Information contained in this publication is intended for informational purposes only and does not constitute legal advice or opinion, nor is it a substitute for the professional judgment of an attorney.
On Monday, the Department of Labor’s Office of Labor-Management Standards (OLMS) held a public meeting to discuss potential changes to employer and consultant reporting under section 203 of the Labor-Management Reporting and Disclosure Act (LMRDA). Section 203 establishes reporting and disclosure requirements for employers and labor relations consultants who enter into agreements or arrangements “whereby the consultant (or other person) undertakes activities to persuade employees as to their rights to organize and bargain collectively or to obtain certain information concerning the activities of employees or a labor organization in connection with a labor dispute involving the employer.” The agency requires employers and consultants to annually fill out certain disclosure forms regarding these arrangements. As the law currently stands, Section 203(c) exempts employers and consultants from filing these reports by reason of the consultant’s giving or agreeing to give “advice” to the employer. During Monday’s hearing, the OLMS indicated that it believes the current interpretation of the advice exception was overbroad and seeks to narrow it through rulemaking, as outlined in its semiannual regulatory agenda. (pdf)

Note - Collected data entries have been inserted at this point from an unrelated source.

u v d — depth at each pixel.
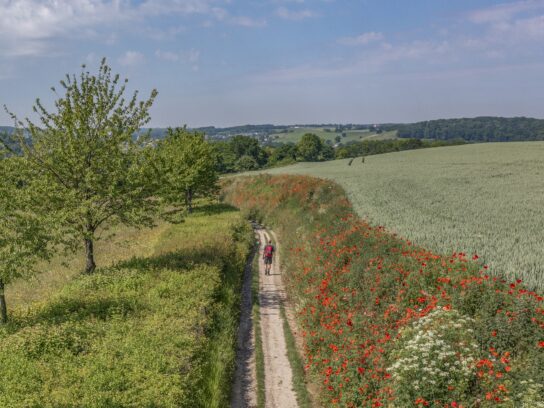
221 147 138.75
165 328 14.20
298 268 24.47
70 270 25.14
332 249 21.88
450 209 25.84
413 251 16.33
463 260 14.41
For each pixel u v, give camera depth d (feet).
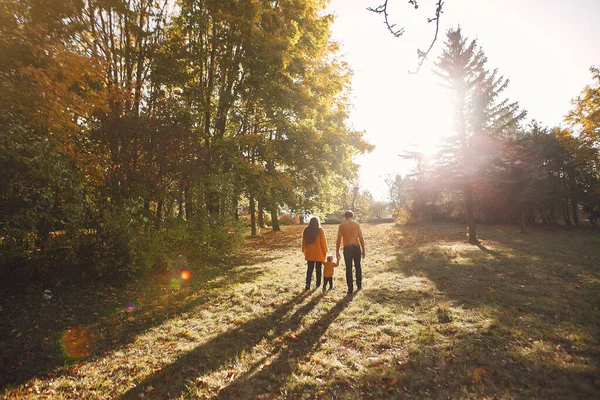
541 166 83.35
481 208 99.96
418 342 13.20
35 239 20.81
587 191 89.92
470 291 20.63
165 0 36.91
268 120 47.88
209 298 21.03
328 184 59.57
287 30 41.52
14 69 19.84
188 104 35.19
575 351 11.45
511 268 27.86
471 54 63.52
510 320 14.84
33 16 22.79
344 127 55.21
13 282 20.39
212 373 11.41
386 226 105.81
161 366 12.04
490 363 10.97
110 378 11.25
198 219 34.73
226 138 41.93
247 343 13.98
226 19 38.73
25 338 14.20
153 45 34.50
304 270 30.30
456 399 9.12
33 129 19.69
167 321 16.93
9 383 10.80
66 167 21.59
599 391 8.88
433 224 106.52
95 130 27.55
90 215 23.61
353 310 17.76
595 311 15.53
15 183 18.84
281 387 10.33
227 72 42.86
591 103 66.44
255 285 24.40
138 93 31.78
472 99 62.80
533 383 9.61
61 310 17.93
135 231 25.95
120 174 27.71
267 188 44.70
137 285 23.93
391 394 9.69
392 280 24.76
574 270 25.79
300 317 17.01
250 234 73.20
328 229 90.27
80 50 27.32
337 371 11.19
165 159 30.04
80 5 27.17
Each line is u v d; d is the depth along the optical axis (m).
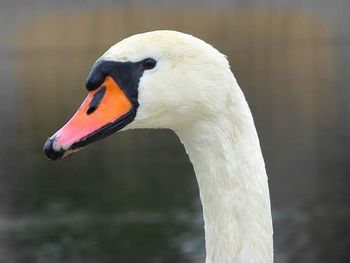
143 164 24.56
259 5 70.25
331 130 28.77
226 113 4.59
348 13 66.62
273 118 31.67
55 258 16.58
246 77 43.50
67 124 4.62
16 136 29.00
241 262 4.59
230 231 4.61
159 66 4.58
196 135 4.65
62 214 19.80
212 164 4.62
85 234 18.05
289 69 45.50
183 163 24.47
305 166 23.66
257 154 4.60
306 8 69.06
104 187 22.14
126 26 62.00
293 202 20.08
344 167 23.28
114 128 4.60
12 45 57.78
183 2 71.38
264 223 4.60
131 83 4.60
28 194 21.78
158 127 4.68
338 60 47.22
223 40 57.56
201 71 4.57
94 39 58.66
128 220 19.00
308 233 17.52
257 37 58.62
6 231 18.44
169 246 16.92
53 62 49.72
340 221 18.28
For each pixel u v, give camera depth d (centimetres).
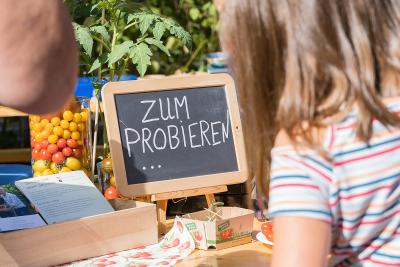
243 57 132
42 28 127
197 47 567
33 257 192
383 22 130
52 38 128
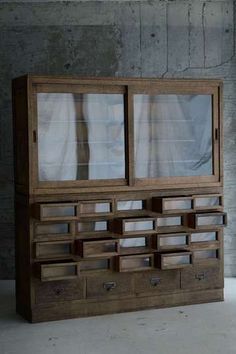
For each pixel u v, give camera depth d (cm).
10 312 446
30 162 411
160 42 543
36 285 414
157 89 445
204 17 546
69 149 429
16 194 446
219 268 463
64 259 420
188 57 546
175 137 457
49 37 530
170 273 448
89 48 535
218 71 549
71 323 413
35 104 412
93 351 357
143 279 441
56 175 425
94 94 432
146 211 442
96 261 428
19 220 439
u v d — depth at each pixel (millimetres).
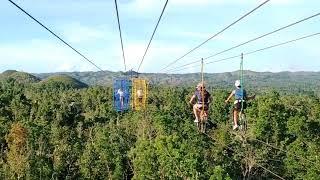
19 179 100500
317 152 90875
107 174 105312
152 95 170000
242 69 25297
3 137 133250
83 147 120812
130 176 108875
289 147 93812
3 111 161750
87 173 104250
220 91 132375
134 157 102125
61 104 184750
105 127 137250
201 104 27250
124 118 153375
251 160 91062
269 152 95812
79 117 167750
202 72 27125
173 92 167750
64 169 104938
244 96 25812
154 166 87938
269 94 116000
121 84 63844
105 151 105312
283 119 100312
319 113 125312
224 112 128000
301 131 99188
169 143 87188
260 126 98688
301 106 134875
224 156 93312
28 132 119312
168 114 122875
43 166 100312
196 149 89125
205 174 81875
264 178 93875
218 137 99188
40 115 163375
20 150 111125
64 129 131875
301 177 88188
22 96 181500
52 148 119312
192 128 103812
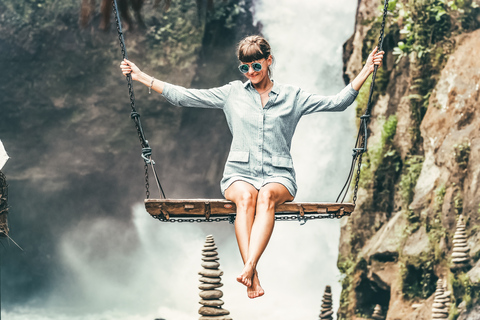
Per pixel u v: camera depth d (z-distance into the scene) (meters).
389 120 15.91
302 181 26.00
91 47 26.20
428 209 13.93
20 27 25.73
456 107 13.62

In addition, the agency suggested that the exception under Section 203(e), which excludes “regular officers, supervisors and employees” from the reporting obligation, should be narrowed to encompass more conduct than is currently considered reportable. The OLMS also indicated its desire to gather information on how the use of consultants has impacted labor-management relations and on how persuader activity has changed since enactment of the LMRDA.
A number of labor-affiliated hearing participants spoke in favor of such changes to the reporting and disclosure requirements. Participants from the business community, however, emphasized that narrowing Section 203’s advice exemption would adversely impact attorney-client communications and the free speech rights of employers.
Speaking on behalf of the U.S. Chamber of Commerce, Michael Eastman, the Chamber’s Executive Director of Labor Law Policy, expressed concern (pdf) that narrowing the advice exemption will make it more difficult for employers to obtain legal advice about labor relations and the National Labor Relations Act, which is “highly nuanced and near impossible for a layperson to understand without counsel.” Eastman also expressed concern with potential changes to Section 203(e) of the LMRDA:
The statute was designed to provide disclosure when employers engage third parties to interact with and persuade employees because employees may not otherwise know such individuals are agents of the employer – this is not true in the case of the employer’s supervisors, managers, and officers. The practical difficulties of accounting and reporting under the so-called split-income theory cannot be justified.
Other speakers echoed Eastman’s free speech and attorney-client privilege concerns.